→ 文档节选
————————

研究人群反映了正在进行的睡眠心脏健康研究(SHHS)中的参与者。分析使用了从4872名无心血管疾病(CVD)的SHHS参与者和1002名自我报告有CVD的参与者那里获得的数据,CVD定义为因非致命性冠心病、充血性心力衰竭、心肌梗死、冠状动脉搭桥术和中风而住院。
SHHS的方法先前已报告,包括在家中进行的夜间多导睡眠图(PSG)检查,记录反映睡眠结构和呼吸的变量,以识别阻塞性和中枢性呼吸暂停、呼吸不足、周期性呼吸和氧合血红蛋白饱和度(SpO₂)。在进行PSG检查时获取人体测量指标以及系统血压测量值。其他健康数据可从问卷以及招募SHHS参与者的母队列的数据集中获得。研究人员评估并比较了糖尿病和非糖尿病参与者的呼吸参数、睡眠结构和CVD变量。通过多变量建模研究了糖尿病与各种研究参数之间独立于潜在混杂因素的关系。采用线性回归建模来研究连续分布变量如呼吸紊乱指数对数(RDI)之间的关系。通过逻辑回归模型研究糖尿病与二分结局变量如中枢性呼吸暂停指数(CAI)、阻塞性呼吸暂停指数(OAI)、周期性呼吸以及SpO₂低于90%的不同水平下所花费时间的百分比之间的关系。年龄、性别、种族、BMI和颈围被纳入所有多变量分析,因为这些因素与糖尿病和SDB均相关。

————————

→ 任务说明 1
请把这段SHHS研究文字中以“研究人群反映了”开头的那一段改写得更简短,保留其主要事实。
→ 任务说明 2
照原样抄录这段SHHS研究文字中以“研究人群反映了正在进行的睡眠”开始、以“因素与糖尿病和SDB均相关。”结束的部分。
以下清单与这段SHHS研究文字无关。

————————

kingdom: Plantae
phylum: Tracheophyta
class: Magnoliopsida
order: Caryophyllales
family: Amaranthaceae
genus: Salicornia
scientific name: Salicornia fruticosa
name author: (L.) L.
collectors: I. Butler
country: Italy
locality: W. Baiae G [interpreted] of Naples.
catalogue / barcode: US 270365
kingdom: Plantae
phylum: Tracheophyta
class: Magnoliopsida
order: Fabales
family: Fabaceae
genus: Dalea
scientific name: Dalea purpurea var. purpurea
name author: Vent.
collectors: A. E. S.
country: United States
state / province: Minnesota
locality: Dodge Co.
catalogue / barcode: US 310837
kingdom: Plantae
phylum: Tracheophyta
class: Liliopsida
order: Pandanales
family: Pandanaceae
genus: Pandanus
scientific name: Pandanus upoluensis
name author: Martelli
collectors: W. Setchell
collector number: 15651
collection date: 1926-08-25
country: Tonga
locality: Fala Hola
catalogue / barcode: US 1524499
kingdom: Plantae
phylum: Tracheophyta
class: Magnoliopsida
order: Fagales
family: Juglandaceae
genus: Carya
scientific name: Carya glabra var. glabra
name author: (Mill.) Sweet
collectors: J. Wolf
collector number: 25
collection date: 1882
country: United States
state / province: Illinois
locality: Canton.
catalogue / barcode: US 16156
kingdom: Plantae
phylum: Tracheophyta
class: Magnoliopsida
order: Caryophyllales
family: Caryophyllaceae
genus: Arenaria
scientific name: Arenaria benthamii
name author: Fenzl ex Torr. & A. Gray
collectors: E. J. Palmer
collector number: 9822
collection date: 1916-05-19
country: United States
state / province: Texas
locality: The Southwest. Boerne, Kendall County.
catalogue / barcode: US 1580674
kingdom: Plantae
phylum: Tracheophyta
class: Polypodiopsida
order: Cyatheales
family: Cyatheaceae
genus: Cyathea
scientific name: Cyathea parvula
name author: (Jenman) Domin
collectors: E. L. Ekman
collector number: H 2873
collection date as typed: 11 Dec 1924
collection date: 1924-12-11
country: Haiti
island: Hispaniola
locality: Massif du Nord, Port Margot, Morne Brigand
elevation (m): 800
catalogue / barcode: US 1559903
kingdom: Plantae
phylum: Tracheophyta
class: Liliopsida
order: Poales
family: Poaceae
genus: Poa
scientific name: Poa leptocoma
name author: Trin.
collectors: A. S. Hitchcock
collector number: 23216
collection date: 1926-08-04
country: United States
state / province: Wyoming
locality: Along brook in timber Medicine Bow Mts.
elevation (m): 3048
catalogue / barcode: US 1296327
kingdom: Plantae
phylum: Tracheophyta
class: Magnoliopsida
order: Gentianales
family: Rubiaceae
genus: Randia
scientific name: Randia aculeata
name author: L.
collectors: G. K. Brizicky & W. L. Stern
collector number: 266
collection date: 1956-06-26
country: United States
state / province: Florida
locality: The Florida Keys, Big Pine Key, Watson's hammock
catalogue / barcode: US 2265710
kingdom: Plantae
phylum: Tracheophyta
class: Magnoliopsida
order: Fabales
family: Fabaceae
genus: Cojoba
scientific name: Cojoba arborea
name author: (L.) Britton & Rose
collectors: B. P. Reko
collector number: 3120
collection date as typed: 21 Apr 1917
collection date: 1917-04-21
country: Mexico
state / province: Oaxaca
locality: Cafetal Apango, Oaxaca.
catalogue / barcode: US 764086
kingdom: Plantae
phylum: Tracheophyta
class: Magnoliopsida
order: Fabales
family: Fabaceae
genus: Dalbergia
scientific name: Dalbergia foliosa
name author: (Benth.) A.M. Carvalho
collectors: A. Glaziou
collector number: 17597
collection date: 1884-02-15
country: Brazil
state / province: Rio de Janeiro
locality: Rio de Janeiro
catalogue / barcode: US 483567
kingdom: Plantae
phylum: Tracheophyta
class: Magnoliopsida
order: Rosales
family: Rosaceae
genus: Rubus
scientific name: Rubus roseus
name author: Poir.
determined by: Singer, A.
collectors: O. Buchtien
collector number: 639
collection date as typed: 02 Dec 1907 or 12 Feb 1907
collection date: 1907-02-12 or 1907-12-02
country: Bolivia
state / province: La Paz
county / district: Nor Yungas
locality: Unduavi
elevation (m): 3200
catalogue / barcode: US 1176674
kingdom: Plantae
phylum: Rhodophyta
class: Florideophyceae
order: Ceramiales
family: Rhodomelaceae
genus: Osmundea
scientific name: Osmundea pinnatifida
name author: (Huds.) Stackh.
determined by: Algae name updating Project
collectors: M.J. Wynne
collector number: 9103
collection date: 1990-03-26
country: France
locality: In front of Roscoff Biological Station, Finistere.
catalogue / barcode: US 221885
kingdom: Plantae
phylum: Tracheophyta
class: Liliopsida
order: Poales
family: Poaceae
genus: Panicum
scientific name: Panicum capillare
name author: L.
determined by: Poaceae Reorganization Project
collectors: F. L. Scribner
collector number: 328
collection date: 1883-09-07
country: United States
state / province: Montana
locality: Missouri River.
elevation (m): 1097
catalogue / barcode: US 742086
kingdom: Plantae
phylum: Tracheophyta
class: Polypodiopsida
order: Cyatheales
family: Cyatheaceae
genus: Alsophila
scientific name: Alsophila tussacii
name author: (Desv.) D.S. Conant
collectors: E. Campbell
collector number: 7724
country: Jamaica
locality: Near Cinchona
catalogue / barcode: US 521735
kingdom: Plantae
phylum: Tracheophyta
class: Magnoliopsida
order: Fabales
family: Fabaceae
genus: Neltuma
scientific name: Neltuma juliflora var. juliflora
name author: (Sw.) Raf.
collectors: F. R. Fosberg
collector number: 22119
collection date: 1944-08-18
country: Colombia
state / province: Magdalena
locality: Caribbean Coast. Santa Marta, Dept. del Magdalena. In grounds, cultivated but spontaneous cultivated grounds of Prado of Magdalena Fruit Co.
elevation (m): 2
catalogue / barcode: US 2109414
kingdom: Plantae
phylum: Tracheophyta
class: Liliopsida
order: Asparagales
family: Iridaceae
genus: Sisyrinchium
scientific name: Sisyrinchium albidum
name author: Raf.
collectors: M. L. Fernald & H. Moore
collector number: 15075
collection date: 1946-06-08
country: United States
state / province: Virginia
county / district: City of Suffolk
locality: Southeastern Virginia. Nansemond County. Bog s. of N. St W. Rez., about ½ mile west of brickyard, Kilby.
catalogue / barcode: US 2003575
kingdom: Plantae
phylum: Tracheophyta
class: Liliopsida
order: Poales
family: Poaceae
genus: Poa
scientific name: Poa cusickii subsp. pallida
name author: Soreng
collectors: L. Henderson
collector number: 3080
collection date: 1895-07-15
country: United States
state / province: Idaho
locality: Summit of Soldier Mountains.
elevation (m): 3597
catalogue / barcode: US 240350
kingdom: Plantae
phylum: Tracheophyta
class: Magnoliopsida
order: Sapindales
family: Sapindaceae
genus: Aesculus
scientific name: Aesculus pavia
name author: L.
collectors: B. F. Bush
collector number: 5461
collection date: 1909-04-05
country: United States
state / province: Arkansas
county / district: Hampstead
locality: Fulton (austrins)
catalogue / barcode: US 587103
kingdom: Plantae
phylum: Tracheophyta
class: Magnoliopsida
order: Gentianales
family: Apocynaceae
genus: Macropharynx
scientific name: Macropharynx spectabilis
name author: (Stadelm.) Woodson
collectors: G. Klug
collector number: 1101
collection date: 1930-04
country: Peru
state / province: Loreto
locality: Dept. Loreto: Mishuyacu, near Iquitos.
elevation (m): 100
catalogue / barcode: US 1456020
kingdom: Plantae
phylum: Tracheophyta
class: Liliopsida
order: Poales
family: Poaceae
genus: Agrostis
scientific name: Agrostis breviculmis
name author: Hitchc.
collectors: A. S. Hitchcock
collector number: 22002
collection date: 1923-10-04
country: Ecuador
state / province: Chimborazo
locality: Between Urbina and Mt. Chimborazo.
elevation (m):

————————

→ 书面解答 1
研究对象为睡眠心脏健康研究(SHHS)的参与者。分析数据来自4872名无心血管疾病(CVD)者和1002名自我报告有CVD者。此处CVD指因非致命性冠心病、充血性心力衰竭、心肌梗死、冠状动脉搭桥术或中风而住院。

→ 书面解答 2
研究人群反映了正在进行的睡眠心脏健康研究(SHHS)中的参与者。分析使用了从4872名无心血管疾病(CVD)的SHHS参与者和1002名自我报告有CVD的参与者那里获得的数据,CVD定义为因非致命性冠心病、充血性心力衰竭、心肌梗死、冠状动脉搭桥术和中风而住院。
SHHS的方法先前已报告,包括在家中进行的夜间多导睡眠图(PSG)检查,记录反映睡眠结构和呼吸的变量,以识别阻塞性和中枢性呼吸暂停、呼吸不足、周期性呼吸和氧合血红蛋白饱和度(SpO₂)。在进行PSG检查时获取人体测量指标以及系统血压测量值。其他健康数据可从问卷以及招募SHHS参与者的母队列的数据集中获得。研究人员评估并比较了糖尿病和非糖尿病参与者的呼吸参数、睡眠结构和CVD变量。通过多变量建模研究了糖尿病与各种研究参数之间独立于潜在混杂因素的关系。采用线性回归建模来研究连续分布变量如呼吸紊乱指数对数(RDI)之间的关系。通过逻辑回归模型研究糖尿病与二分结局变量如中枢性呼吸暂停指数(CAI)、阻塞性呼吸暂停指数(OAI)、周期性呼吸以及SpO₂低于90%的不同水平下所花费时间的百分比之间的关系。年龄、性别、种族、BMI和颈围被纳入所有多变量分析,因为这些因素与糖尿病和SDB均相关。